═══ Task material ═══

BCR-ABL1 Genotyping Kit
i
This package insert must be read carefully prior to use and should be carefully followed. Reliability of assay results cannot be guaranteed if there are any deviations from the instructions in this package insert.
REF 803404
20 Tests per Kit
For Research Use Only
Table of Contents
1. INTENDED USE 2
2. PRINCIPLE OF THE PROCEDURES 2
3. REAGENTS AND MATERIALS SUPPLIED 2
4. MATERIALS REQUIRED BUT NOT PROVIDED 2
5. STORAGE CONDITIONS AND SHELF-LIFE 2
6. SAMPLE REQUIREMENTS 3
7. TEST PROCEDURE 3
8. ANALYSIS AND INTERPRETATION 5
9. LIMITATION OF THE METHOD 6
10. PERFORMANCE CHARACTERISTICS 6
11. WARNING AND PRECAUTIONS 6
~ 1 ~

═══
═══ Task material ═══

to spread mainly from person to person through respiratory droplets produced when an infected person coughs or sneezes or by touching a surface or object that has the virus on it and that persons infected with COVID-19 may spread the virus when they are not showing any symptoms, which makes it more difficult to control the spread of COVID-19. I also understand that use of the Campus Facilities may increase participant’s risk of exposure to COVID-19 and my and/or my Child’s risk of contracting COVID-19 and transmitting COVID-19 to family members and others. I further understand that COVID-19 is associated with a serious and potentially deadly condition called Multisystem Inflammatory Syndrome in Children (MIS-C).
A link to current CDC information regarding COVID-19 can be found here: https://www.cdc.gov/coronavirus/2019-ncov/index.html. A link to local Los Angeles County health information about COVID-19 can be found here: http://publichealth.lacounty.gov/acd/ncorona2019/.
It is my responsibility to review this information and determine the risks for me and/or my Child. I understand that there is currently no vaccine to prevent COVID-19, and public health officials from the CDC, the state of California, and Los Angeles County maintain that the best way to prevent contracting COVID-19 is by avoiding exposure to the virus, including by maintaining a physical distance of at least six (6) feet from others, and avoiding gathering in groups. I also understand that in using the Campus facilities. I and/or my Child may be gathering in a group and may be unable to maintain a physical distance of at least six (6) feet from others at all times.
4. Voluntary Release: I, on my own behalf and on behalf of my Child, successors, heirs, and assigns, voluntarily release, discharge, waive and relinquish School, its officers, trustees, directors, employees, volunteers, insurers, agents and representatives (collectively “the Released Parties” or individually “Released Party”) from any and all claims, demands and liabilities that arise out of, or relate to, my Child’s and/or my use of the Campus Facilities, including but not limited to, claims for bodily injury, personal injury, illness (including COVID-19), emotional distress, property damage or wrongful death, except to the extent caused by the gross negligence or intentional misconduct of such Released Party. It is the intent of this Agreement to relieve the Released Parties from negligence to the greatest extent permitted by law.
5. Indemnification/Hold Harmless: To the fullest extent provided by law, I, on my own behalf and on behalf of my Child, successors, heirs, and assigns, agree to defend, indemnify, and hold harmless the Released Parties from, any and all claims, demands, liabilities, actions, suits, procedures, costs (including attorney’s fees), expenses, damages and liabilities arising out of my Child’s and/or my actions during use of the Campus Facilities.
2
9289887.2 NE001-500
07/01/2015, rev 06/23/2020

═══

Every line containing the string "MATERIALS" should be pulled from the listing and copied.

__Reply__.
3. REAGENTS AND MATERIALS SUPPLIED 2
4. MATERIALS REQUIRED BUT NOT PROVIDED 2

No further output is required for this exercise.